— 书面指令 1 —
根据下面这段求树的直径的文本，回答以下问题：
(a) 树上每一个节点到其它点的最远距离一定是哪个距离？
(b) 常量 MAXN 定义为多少？
(c) 数组 edge 声明的大小是多少？

##### 文本片段 #####

解题思路：

求出树的直径的两个端点。则树上每一个节点到其它点的最远距离一定是到这两个端点的距离中最长的那一个。

#include <iostream>

#include <cstring>

#include <cstdlib>

#include <cstdio>

#include <cmath>

#include <vector>

#include <queue>

#define LL long long

using namespace std;

const int MAXN = 100000 + 10;

struct Edge

{

    int to, next, w;

}edge[2 * MAXN];

int tot;

int head[MAXN];

int dis[MAXN];

int N, M;

int D[MAXN];

void init()

{

    tot = 0;

    memset(head, -1, sizeof(head));

    memset(D, 0, sizeof(D));

}

void addedge(int u, int v, int w)

{

    edge[tot].to = v;

    edge[tot].next = head[u];

    edge[tot].w = w;

    head[u] = tot++;

}

int dfs(int u, int pre = -1)

{

    int ans = u;

    for(int i=head[u];i!=-1;i=edge[i].next)

    {

        int v = edge[i].to;

        if(v == pre) continue;

        dis[v] = dis[u] + edge[i].w;

        int dv = dfs(v, u);

        if(dis[ans] < dis[dv]) ans = dv;

    }

    return ans;

}

int solve(int u)

##### 数据摘录 #####

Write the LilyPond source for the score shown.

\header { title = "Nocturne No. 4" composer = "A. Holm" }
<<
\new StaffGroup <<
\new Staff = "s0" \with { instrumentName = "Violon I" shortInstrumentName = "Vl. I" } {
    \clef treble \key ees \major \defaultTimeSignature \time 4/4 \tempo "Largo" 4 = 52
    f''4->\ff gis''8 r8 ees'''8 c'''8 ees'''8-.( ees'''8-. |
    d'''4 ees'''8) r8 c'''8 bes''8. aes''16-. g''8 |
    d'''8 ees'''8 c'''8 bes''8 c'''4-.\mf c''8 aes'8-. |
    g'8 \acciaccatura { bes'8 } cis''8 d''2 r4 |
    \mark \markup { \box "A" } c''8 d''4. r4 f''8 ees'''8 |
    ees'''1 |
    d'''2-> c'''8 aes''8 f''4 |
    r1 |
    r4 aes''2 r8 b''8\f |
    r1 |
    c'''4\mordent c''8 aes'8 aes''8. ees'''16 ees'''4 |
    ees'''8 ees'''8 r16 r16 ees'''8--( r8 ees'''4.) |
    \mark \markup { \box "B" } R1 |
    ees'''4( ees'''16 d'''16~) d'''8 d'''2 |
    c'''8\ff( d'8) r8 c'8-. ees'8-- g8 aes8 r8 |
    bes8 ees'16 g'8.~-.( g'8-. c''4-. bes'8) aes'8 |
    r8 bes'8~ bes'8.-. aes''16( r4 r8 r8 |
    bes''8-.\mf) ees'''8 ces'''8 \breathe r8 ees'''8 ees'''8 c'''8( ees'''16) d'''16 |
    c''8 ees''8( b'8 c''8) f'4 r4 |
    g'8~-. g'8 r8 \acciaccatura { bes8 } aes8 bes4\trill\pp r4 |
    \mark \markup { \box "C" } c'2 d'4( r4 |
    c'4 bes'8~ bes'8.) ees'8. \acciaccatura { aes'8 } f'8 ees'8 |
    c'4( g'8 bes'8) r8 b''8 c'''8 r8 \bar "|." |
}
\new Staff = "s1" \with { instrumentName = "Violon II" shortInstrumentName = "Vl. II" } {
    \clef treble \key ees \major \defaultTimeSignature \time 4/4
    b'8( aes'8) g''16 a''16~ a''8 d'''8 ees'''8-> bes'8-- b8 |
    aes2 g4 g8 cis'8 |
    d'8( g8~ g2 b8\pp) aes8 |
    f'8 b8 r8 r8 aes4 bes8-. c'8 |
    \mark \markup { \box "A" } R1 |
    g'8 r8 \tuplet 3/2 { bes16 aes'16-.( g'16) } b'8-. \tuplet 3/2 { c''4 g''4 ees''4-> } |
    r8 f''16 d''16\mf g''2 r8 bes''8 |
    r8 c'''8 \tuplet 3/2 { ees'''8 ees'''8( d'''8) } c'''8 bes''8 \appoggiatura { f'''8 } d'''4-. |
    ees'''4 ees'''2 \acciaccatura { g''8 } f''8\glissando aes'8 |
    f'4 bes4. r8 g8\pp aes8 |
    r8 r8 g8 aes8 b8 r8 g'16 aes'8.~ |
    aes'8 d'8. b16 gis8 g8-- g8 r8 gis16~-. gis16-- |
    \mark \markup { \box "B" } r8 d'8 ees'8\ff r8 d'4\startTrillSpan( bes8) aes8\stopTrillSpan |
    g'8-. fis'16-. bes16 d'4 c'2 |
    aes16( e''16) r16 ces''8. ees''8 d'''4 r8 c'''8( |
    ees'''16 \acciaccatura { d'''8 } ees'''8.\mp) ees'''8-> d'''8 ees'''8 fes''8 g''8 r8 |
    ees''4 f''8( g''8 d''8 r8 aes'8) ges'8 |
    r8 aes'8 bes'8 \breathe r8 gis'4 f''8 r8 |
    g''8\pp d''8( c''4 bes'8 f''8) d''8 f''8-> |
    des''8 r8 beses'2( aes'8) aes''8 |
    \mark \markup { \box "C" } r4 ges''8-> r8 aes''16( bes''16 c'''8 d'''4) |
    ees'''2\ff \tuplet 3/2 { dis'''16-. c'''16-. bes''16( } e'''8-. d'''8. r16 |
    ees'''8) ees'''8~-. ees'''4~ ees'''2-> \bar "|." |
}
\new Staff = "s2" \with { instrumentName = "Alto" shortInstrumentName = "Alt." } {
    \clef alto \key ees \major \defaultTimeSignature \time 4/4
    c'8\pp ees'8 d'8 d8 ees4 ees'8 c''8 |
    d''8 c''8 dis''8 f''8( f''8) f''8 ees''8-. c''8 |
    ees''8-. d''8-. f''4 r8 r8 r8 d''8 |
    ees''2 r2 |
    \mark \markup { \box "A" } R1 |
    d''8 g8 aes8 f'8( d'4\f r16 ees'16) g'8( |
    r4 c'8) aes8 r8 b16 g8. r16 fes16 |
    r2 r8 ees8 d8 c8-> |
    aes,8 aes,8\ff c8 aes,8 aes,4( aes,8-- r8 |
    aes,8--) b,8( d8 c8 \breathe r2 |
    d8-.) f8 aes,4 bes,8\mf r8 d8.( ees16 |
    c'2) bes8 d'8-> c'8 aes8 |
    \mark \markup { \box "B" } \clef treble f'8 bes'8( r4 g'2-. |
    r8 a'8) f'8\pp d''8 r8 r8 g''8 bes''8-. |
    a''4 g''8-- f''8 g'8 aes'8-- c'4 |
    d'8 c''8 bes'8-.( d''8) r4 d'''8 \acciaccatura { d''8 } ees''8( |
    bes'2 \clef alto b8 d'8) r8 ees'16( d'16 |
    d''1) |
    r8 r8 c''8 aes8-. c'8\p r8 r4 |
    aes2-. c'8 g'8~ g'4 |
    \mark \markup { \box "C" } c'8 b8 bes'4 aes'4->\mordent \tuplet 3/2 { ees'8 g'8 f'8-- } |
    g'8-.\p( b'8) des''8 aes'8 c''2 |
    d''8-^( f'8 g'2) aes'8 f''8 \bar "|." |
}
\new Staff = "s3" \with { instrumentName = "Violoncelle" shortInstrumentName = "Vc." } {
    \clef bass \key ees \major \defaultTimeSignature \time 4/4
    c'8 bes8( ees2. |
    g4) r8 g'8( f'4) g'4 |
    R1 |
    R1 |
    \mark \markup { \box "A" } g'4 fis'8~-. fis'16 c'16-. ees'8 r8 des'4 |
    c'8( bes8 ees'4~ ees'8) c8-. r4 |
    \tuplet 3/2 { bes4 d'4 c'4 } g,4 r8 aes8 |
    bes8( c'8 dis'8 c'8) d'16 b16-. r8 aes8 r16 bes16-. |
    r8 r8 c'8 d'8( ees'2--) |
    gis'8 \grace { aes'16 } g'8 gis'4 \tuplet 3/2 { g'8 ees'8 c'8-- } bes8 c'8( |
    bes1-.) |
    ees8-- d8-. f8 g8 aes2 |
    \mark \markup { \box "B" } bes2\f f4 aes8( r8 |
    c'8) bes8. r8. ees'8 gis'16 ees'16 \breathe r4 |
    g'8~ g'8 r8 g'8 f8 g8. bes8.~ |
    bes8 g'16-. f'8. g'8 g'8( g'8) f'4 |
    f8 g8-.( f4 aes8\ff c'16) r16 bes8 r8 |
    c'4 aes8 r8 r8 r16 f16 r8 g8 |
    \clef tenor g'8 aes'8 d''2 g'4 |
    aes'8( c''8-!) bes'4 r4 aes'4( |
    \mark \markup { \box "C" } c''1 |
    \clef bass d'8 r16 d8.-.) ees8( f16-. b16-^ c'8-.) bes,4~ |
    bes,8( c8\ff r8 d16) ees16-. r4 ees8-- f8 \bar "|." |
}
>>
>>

#####

— 书面指令 2 —
找出上面记录中含有字符串“with”的每一行，并逐行抄出，大小写须一致。

— 问题解答 1 —
(a) 到树的直径两个端点的距离中最长的那一个。
(b) 100000 + 10。
(c) 2 * MAXN。

— 问题解答 2 —
\new Staff = "s0" \with { instrumentName = "Violon I" shortInstrumentName = "Vl. I" } {
\new Staff = "s1" \with { instrumentName = "Violon II" shortInstrumentName = "Vl. II" } {
\new Staff = "s2" \with { instrumentName = "Alto" shortInstrumentName = "Alt." } {
\new Staff = "s3" \with { instrumentName = "Violoncelle" shortInstrumentName = "Vc." } {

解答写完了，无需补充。